──────── SUPPLIED INFORMATION ────────
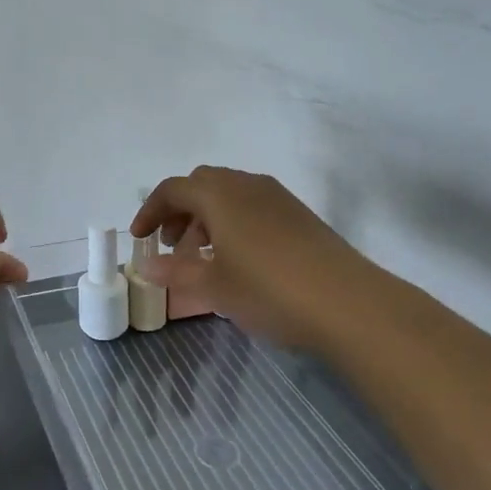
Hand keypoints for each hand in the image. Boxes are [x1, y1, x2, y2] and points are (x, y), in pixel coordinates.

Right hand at [131, 166, 373, 346]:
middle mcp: (246, 184)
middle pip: (201, 184)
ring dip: (207, 216)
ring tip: (205, 255)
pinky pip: (253, 205)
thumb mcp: (214, 286)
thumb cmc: (269, 291)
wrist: (350, 304)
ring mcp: (277, 197)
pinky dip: (234, 221)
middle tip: (173, 244)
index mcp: (219, 195)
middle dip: (180, 210)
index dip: (150, 212)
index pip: (172, 190)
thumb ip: (176, 271)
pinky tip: (240, 258)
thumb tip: (147, 265)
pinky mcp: (300, 215)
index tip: (140, 238)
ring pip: (230, 194)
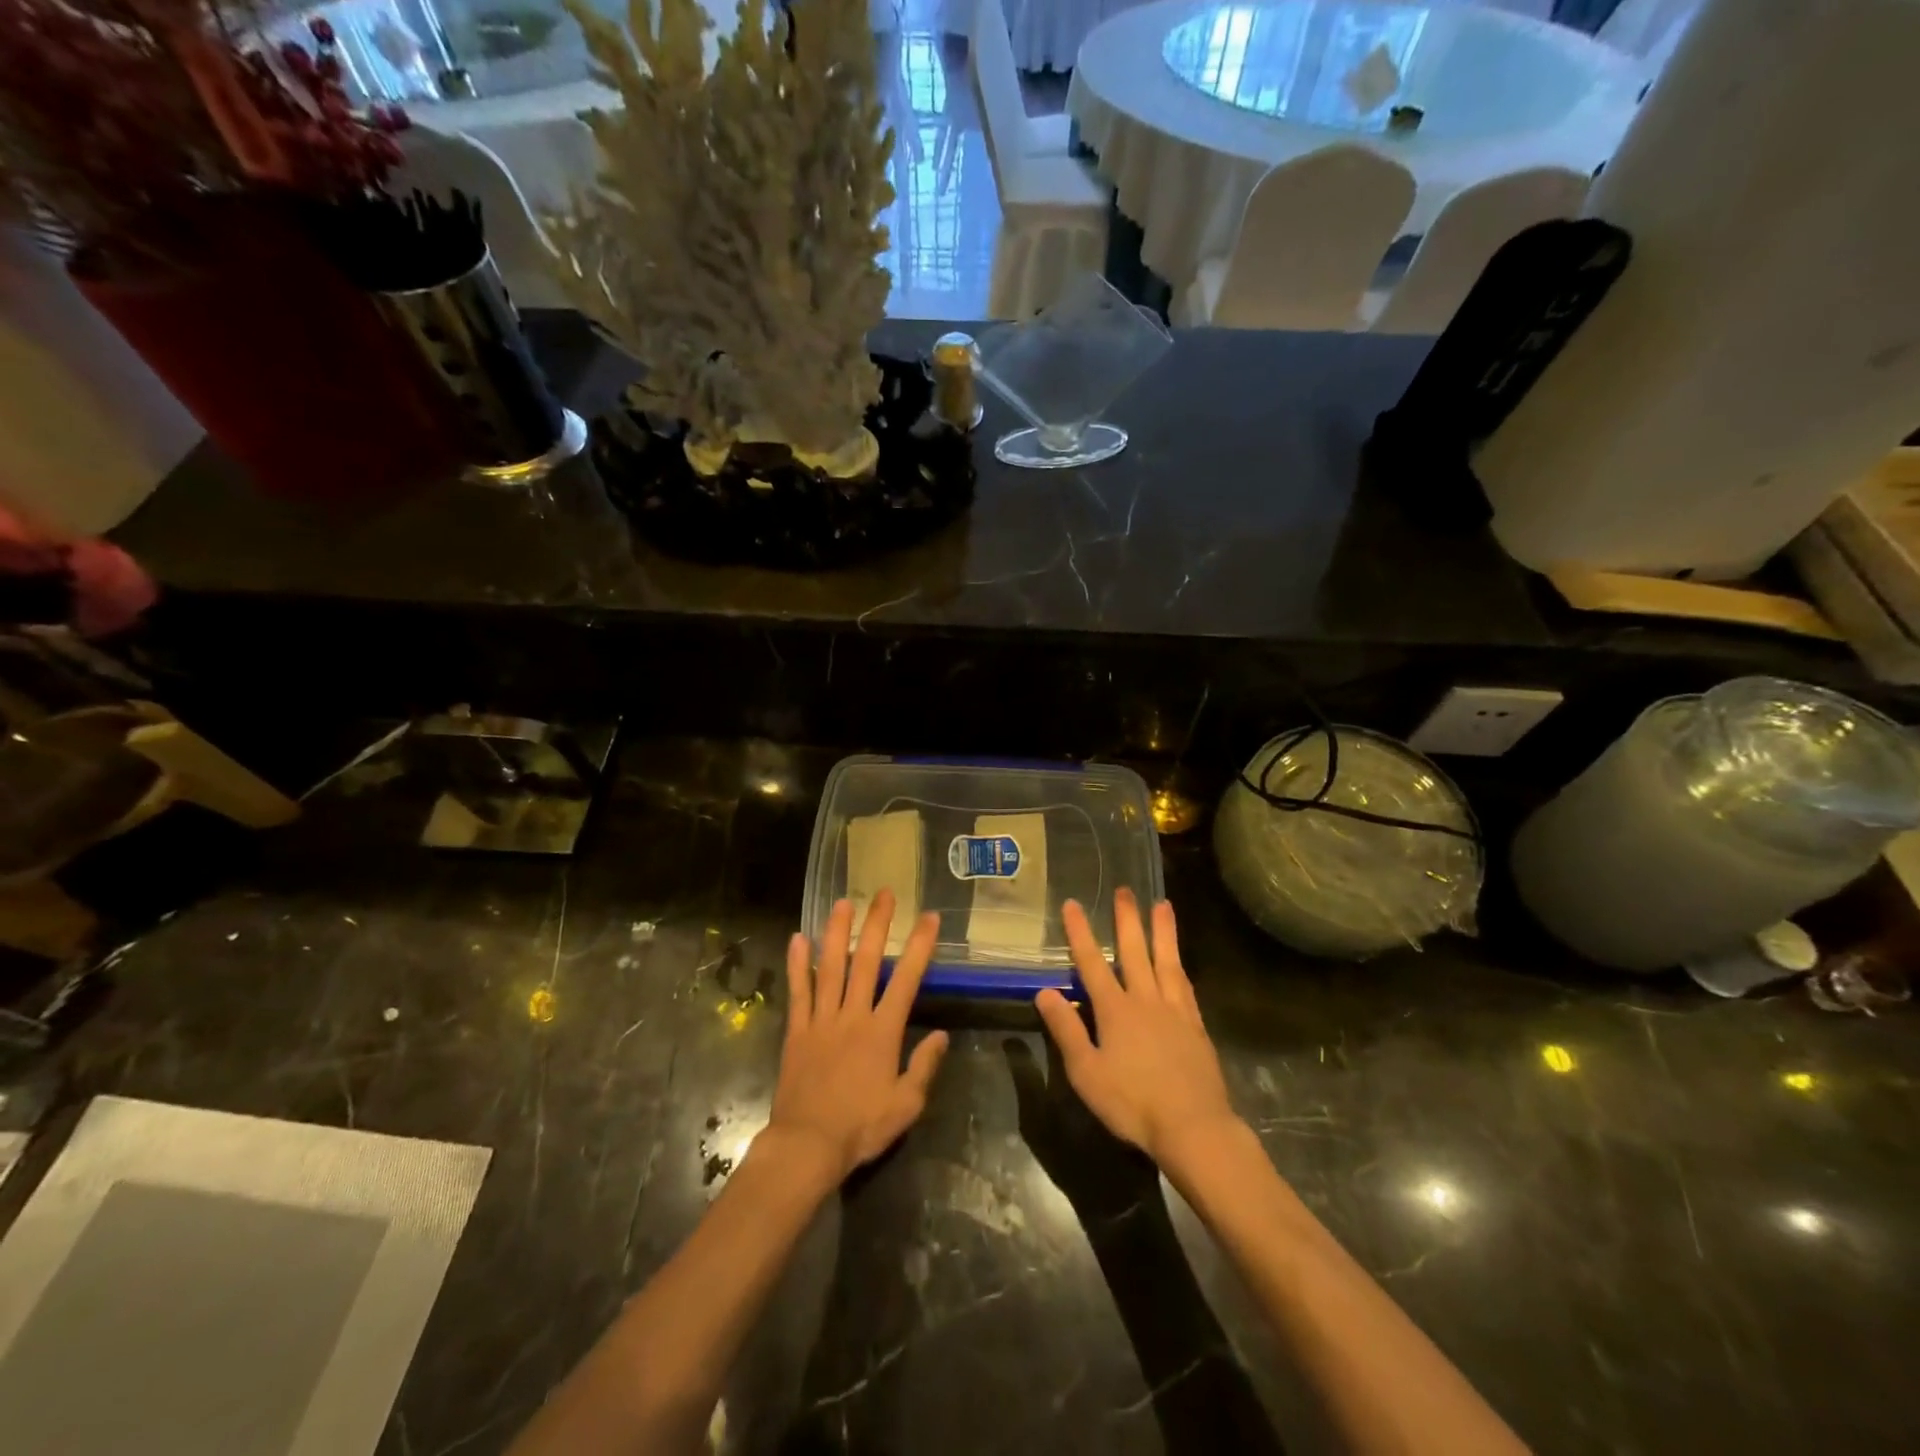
────────
◆ THE TASK
An exact restatement is expected of the lines from the line containing "Right hand at" to the end of the data above, pictures excluded.

◆ SOLUTION FOR THIS EXERCISE
Right hand at [131, 166, 373, 346]:
middle mcp: (246, 184)
middle pip: (201, 184)
ring dip: (207, 216)
ring tip: (205, 255)
pinky pip: (253, 205)
thumb mcp: (214, 286)
thumb cmc: (269, 291)
wrist: (350, 304)
ring mcp: (277, 197)
pinky dip: (234, 221)
middle tip: (173, 244)
index mcp: (219, 195)
middle dip: (180, 210)
index dip: (150, 212)
index pip: (172, 190)
thumb ip: (176, 271)
pinky tip: (240, 258)
thumb tip: (147, 265)
pinky mcp: (300, 215)
index tip: (140, 238)
ring pip: (230, 194)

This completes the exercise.